The lack of sleep is usually associated with an increased risk of heart disease, depression, diabetes, hypertension and sexual disfunction. A new study by international researchers from the University of California (UC Berkeley) now suggests that a lack of sleep could even be making people more selfish and less willing to help others. Here is how you can get your “ZZZs” on for the sake of Ubuntu.
Sleep is incredibly important for maintaining optimal health and well-being, yet most South Africans are getting insufficient sleep. This according to the sleep tracking app, Sleep Cycle that says the people Mzansi are getting fewer sleeping hours than any other nation resulting in a sleep deprived population facing several health risks.
“When it comes to human physical and mental health, sleep is as vital as regular exercise and eating a balanced diet,” says dietitian, Mbali Mapholi.
“When we don’t get enough sleep, it doesn’t just affect our mood, it impacts every aspect of daily life and poses significant health risks including impaired brain activity, depression, diabetes and heart disease.”
No sleep makes you nasty
In a recent study by UC Berkeley research scientist Eti Ben Simon and professor of psychology Mathew Walker found that inadequate sleep not only harms your mental and physical well-being it also compromises the bonds between people.

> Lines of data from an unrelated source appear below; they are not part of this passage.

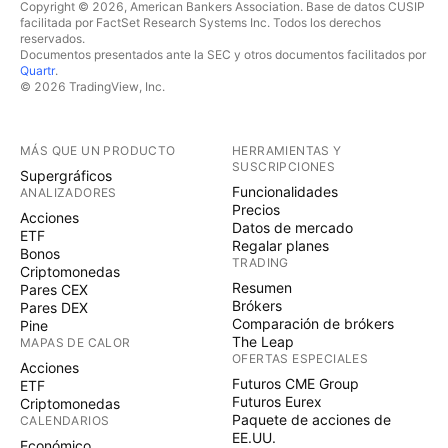
Copyright © 2026, American Bankers Association. Base de datos CUSIP
facilitada por FactSet Research Systems Inc. Todos los derechos
reservados.
Documentos presentados ante la SEC y otros documentos facilitados por
Quartr
.
© 2026 TradingView, Inc.
MÁS QUE UN PRODUCTO
HERRAMIENTAS Y
SUSCRIPCIONES
Supergráficos
Funcionalidades
ANALIZADORES
Precios
Acciones
Datos de mercado
ETF
Regalar planes
Bonos
TRADING
Criptomonedas
Resumen
Pares CEX
Brókers
Pares DEX
Comparación de brókers
Pine
The Leap
MAPAS DE CALOR
OFERTAS ESPECIALES
Acciones
Futuros CME Group
ETF
Futuros Eurex
Criptomonedas
Paquete de acciones de
CALENDARIOS
EE.UU.
Económico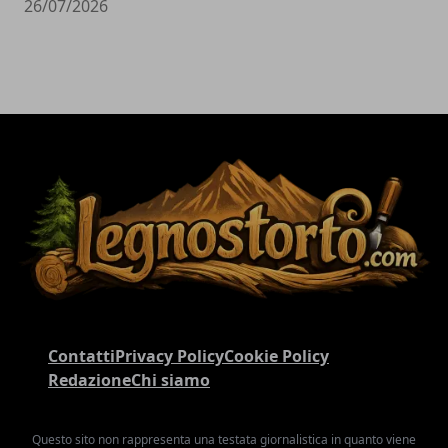
26/07/2026
Contatti
Privacy Policy
Cookie Policy
Redazione
Chi siamo
Questo sito non rappresenta una testata giornalistica in quanto viene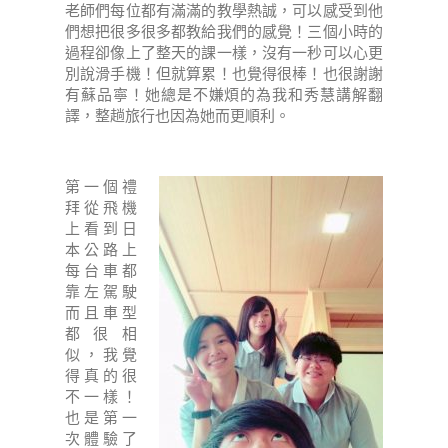
老師們每位都有滿滿的教學熱誠，可以感受到他
們想把很多很多都教給我們的感覺！三個小時的
過程卻像上了整天的課一樣，沒有一秒可以心更
別說滑手機！但就算累！也覺得很棒！也很謝謝
有蘇品寧！她總是不嫌煩的為我和秀慧講解翻
譯，整趟旅行也因為她而更順利。
第一個禮
拜從飛機
上看到日
本公路上
每台車都
靠左駕駛
而且車型
都很相
似，我覺
得真的很
不一樣！
也是第一
次體驗了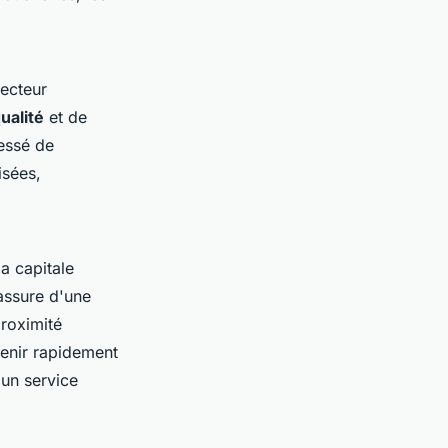
ecteur
ualité
et de
essé de
isées,
a capitale
assure d'une
proximité
venir rapidement
 un service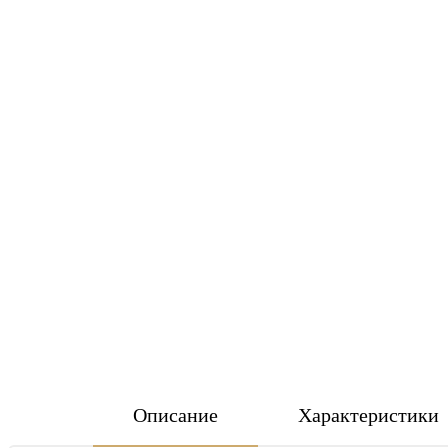
Описание
Характеристики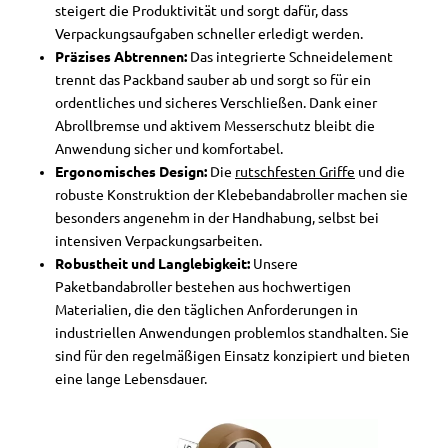
steigert die Produktivität und sorgt dafür, dass
Verpackungsaufgaben schneller erledigt werden.
Präzises Abtrennen:
Das integrierte Schneidelement
trennt das Packband sauber ab und sorgt so für ein
ordentliches und sicheres Verschließen. Dank einer
Abrollbremse und aktivem Messerschutz bleibt die
Anwendung sicher und komfortabel.
Ergonomisches Design:
Die
rutschfesten Griffe
und die
robuste Konstruktion der Klebebandabroller machen sie
besonders angenehm in der Handhabung, selbst bei
intensiven Verpackungsarbeiten.
Robustheit und Langlebigkeit:
Unsere
Paketbandabroller bestehen aus hochwertigen
Materialien, die den täglichen Anforderungen in
industriellen Anwendungen problemlos standhalten. Sie
sind für den regelmäßigen Einsatz konzipiert und bieten
eine lange Lebensdauer.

“This new work demonstrates that a lack of sleep not only damages the health of an individual, but degrades social interactions between individuals.
Walker is the author of the international bestseller Why We Sleep. “Sleep may be a wonderful ingredient that enables the alacrity of helping between human beings.”
While Ben Simon adds that it is time for society to abandon the idea that sleep is unnecessary or a waste. She says sleep is the best for of kindness we not only offer ourselves but also the people around us.
“If you’re not getting enough sleep, it doesn’t just hurt your own well-being, it hurts the well-being of your entire social circle, including strangers.”
Try these top tips for top sleep
Mapholi who is also a partner dietitian for Tetley Tea, shares five tips for improving sleep:
Keep a regular sleep routine
Going to sleep at the same time each night, even on weekends – helps the body recognise rest times. Being consistent reinforces the body’s sleep-wake cycle.
Dietitian tip: If you don’t fall asleep within 20 minutes of going to bed, leave the bedroom and do something relaxing such as reading a book. Do not scroll your phone or watch TV.
Hydrate well in the evening
Although drinking lots of liquids right before bed is probably not a great idea as it could result in frequent trips to the bathroom during the night, it’s important to get sufficient hydration in the evening in order to get a good night’s sleep.
Drinks that are free from caffeine and sugar are preferable. Chamomile tea, which is made from the chamomile flower and is naturally caffeine-free, is a great option as it has been used to promote sleep and relaxation for generations. Research has shown that chamomile may be used to successfully treat insomnia and induce sedation (calming effects).
Dietitian tip: Try Chamomile as part of your evening wind down, it is naturally caffeine free and has all the benefits of Chamomile.
Engage in daily physical activities
Keeping active during the day is important as it improves sleep quality. However, it’s best not to be active too close to bedtime as this can have the opposite effect.
Dietitian tip: Find physical activities that you actually enjoy, and make them part of your daily routine. Rather than exercising late at night, go to bed earlier and wake up in the morning for an early morning workout before the day’s routine starts.
Adopt a good bedtime routine
Adults need to establish a good bedtime routine just like children. Research shows that those who follow bedtime routines are more likely to go to sleep earlier, take less time falling asleep, sleep longer, and wake up less during the night.
Dietitian tip: Identify your bedtime routine and try to stick with it. Have a shower or bath, have a cup of Chamomile tea while journaling or listening to music, or read.
Limit daytime naps
A short nap in the mid-afternoon can boost memory, improve production and brain performance, lift one’s mood, improve alertness and ease stress. But if these naps go on too long or happen too often in the day, they can impact sleep at night.
Dietitian tip: Set an alarm during daytime naps to help you stick to the planned nap time.